Firewalls run as software on computers, or as stand-alone devices. Either way, the firewall needs at least two network adapters to separate incoming traffic from outgoing traffic. Routers and gateways often include firewall functionality and the ability to filter traffic before forwarding it.

One very useful application of firewalls is to separate your organization’s secure networks from its insecure networks. This is most useful when you want to separate your Internet access point from the secure network. Many organizations want to expose some services to the Internet while maintaining separation from the internal network. Firewalls make this scenario possible. Many organizations use two firewalls to create an untrusted network that Internet users can access and a trusted network for secure resources. The two networks are connected, but separated by a firewall.

The untrusted network is called a demilitarized zone (DMZ). The DMZ is a convenient place for web servers, File Transfer Protocol (FTP) servers, or any servers you want unauthorized users to access without being able to get into your trusted network. FIGURE 9-4 shows a DMZ with two firewalls.

Many firewalls provide the ability to translate an external IP address into an internally mapped IP address. The firewall stores a table that allows the software to translate the IP address for incoming and outgoing traffic.

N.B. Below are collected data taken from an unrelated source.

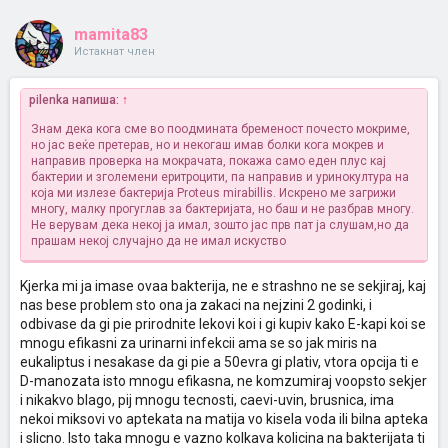
mamita83
Истакнат член
pilenka напиша:
↑
Знам дека кога сме во поодмината бременост почесто мокриме,
но јас веќе претерав, но и некогаш имав болки кога мокрев и
направив проверка на мокрачата, покажа само еден плус кај
бактерии и зголемени еритроцити, па направив и уринокултура на
која ми излезе бактерија Proteus mirabillis. Искрено ме загрижи
многу, малку прогуглав за бактеријата, но баш и не разбрав многу.
Не верувам дека некој ја имал, зошто јас прв пат ја слушам,но да
прашам некој случајно да не имал искуство
Kjerka mi ja imase ovaa bakterija, ne e strashno ne se sekjiraj, kaj
nas bese problem sto ona ja zakaci na nejzini 2 godinki, i
odbivase da gi pie prirodnite lekovi koi i gi kupiv kako E-kapi koi se
mnogu efikasni za urinarni infekcii ama se so jak miris na
eukaliptus i nesakase da gi pie a 50evra gi plativ, vtora opcija ti e
D-manozata isto mnogu efikasna, ne komzumiraj voopsto sekjer
i nikakvo blago, pij mnogu tecnosti, caevi-uvin, brusnica, ima
nekoi miksovi vo aptekata na matija vo kisela voda ili bilna apteka
i slicno. Isto taka mnogu e vazno kolkava kolicina na bakterijata ti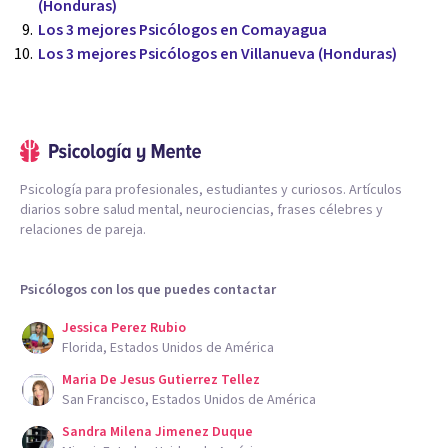
(Honduras)
Los 3 mejores Psicólogos en Comayagua
Los 3 mejores Psicólogos en Villanueva (Honduras)
Psicología para profesionales, estudiantes y curiosos. Artículos
diarios sobre salud mental, neurociencias, frases célebres y
relaciones de pareja.
Psicólogos con los que puedes contactar
Jessica Perez Rubio
Florida, Estados Unidos de América
Maria De Jesus Gutierrez Tellez
San Francisco, Estados Unidos de América
Sandra Milena Jimenez Duque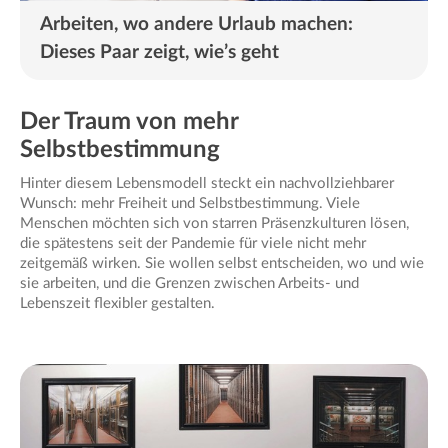
Arbeiten, wo andere Urlaub machen:
Dieses Paar zeigt, wie’s geht
Der Traum von mehr
Selbstbestimmung
Hinter diesem Lebensmodell steckt ein nachvollziehbarer
Wunsch: mehr Freiheit und Selbstbestimmung. Viele
Menschen möchten sich von starren Präsenzkulturen lösen,
die spätestens seit der Pandemie für viele nicht mehr
zeitgemäß wirken. Sie wollen selbst entscheiden, wo und wie
sie arbeiten, und die Grenzen zwischen Arbeits- und
Lebenszeit flexibler gestalten.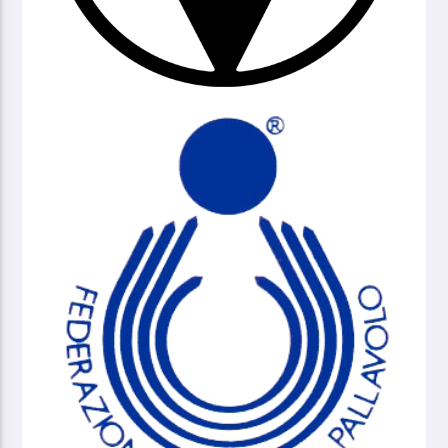
Virtus Segafredo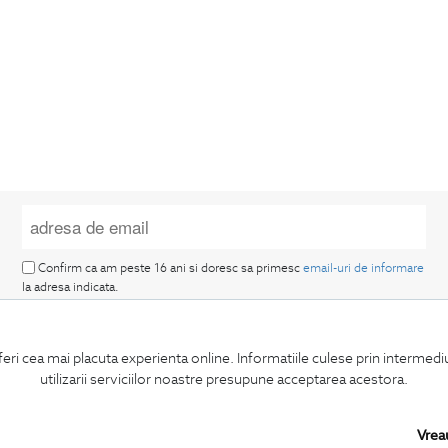
Confirm ca am peste 16 ani si doresc sa primesc
email-uri de informare
la adresa indicata.
feri cea mai placuta experienta online. Informatiile culese prin intermed
utilizarii serviciilor noastre presupune acceptarea acestora.
MA ABONEZ
Vrea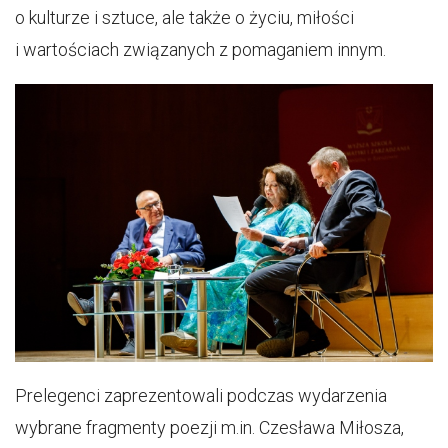
o kulturze i sztuce, ale także o życiu, miłości
i wartościach związanych z pomaganiem innym.
Prelegenci zaprezentowali podczas wydarzenia
wybrane fragmenty poezji m.in. Czesława Miłosza,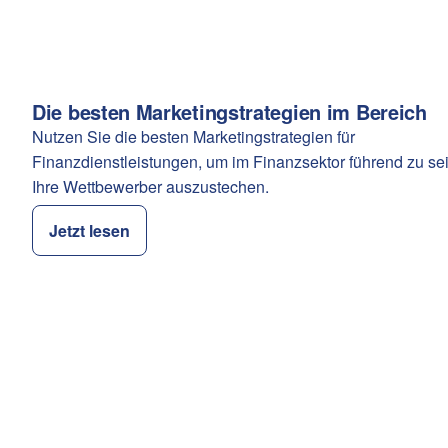
Die besten Marketingstrategien im Bereich
Kategorie:
Nutzen Sie die besten Marketingstrategien für
Finanzdienstleistungen, um im Finanzsektor führend zu se
Ihre Wettbewerber auszustechen.
Jetzt lesen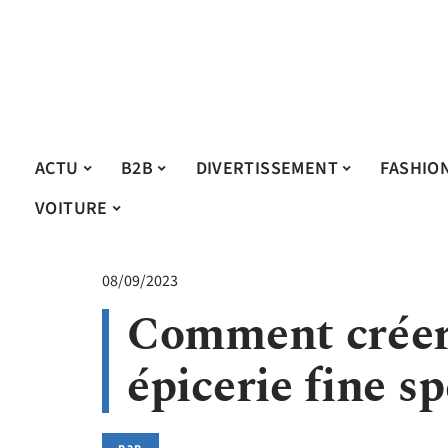
ACTU
B2B
DIVERTISSEMENT
FASHIO
VOITURE
08/09/2023
Comment créer 
épicerie fine s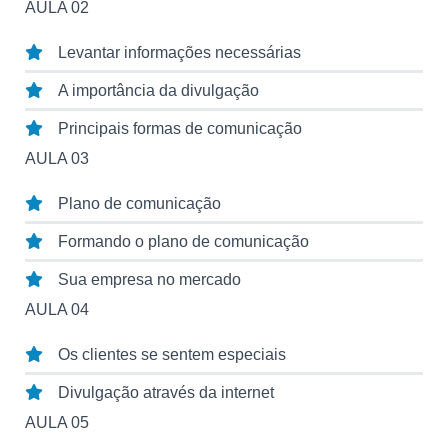
AULA 02
Levantar informações necessárias
A importância da divulgação
Principais formas de comunicação
AULA 03
Plano de comunicação
Formando o plano de comunicação
Sua empresa no mercado
AULA 04
Os clientes se sentem especiais
Divulgação através da internet
AULA 05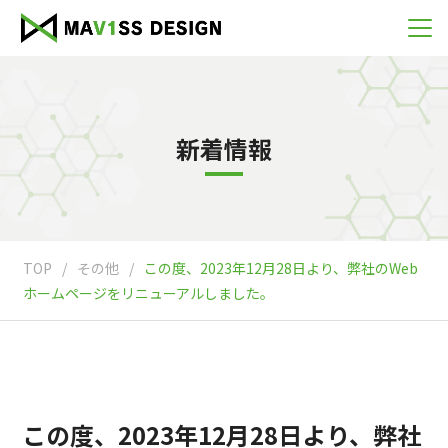
新着情報
TOP
/
その他
/
この度、2023年12月28日より、弊社のWeb
ホームページをリニューアルしました。
この度、2023年12月28日より、弊社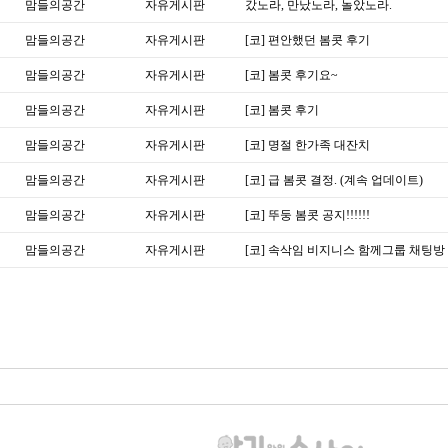
맘들의공간
자유게시판
갔노라, 만났노라, 놀았노라.
맘들의공간
자유게시판
[코] 편안했던 봄콧 후기
맘들의공간
자유게시판
[코] 봄콧 후기요~
맘들의공간
자유게시판
[코] 봄콧 후기
맘들의공간
자유게시판
[코] 명절 한가족 대잔치
맘들의공간
자유게시판
[코] 급 봄콧 결정. (계속 업데이트)
맘들의공간
자유게시판
[코] 뚜둥 봄콧 공지!!!!!!
맘들의공간
자유게시판
[코] 속삭임 비지니스 함께그룹 채팅방 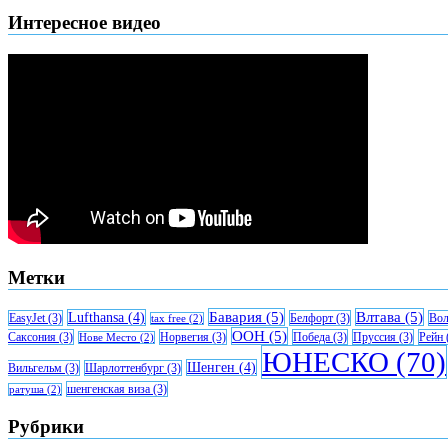
Интересное видео
Метки
Бавария
(5)
Влтава
(5)
Lufthansa
(4)
EasyJet
(3)
Белфорт
(3)
Вол
tax free
(2)
ООН
(5)
Саксония
(3)
Норвегия
(3)
Победа
(3)
Пруссия
(3)
Рейн
Нове Место
(2)
ЮНЕСКО
(70)
Шенген
(4)
Вильгельм
(3)
Шарлоттенбург
(3)
шенгенская виза
(3)
ратуша
(2)
Рубрики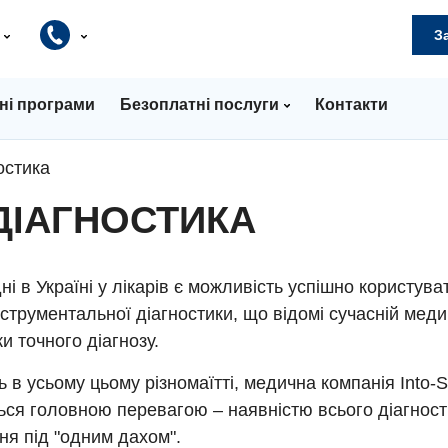
и
З
ні програми
Безоплатні послуги
Контакти
остика
ДІАГНОСТИКА
ні в Україні у лікарів є можливість успішно користува
струментальної діагностики, що відомі сучасній меди
и точного діагнозу.
ь в усьому цьому різномаїтті, медична компанія Into-
ься головною перевагою – наявністю всього діагнос
я під "одним дахом".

This feature, called network address translation (NAT), hides the true IP address of internal computers from outside nodes. External nodes see only a generic IP address. The firewall receives traffic from the external IP address and changes the destination IP address to route the message to the correct internal IP address.

The main principle of Microsoft Windows network security is to ensure you enforce the C-I-A triad properties, confidentiality, integrity, and availability, for your information. Design the controls for the network media, traffic flow, and network computers and devices to ensure a secure environment and information.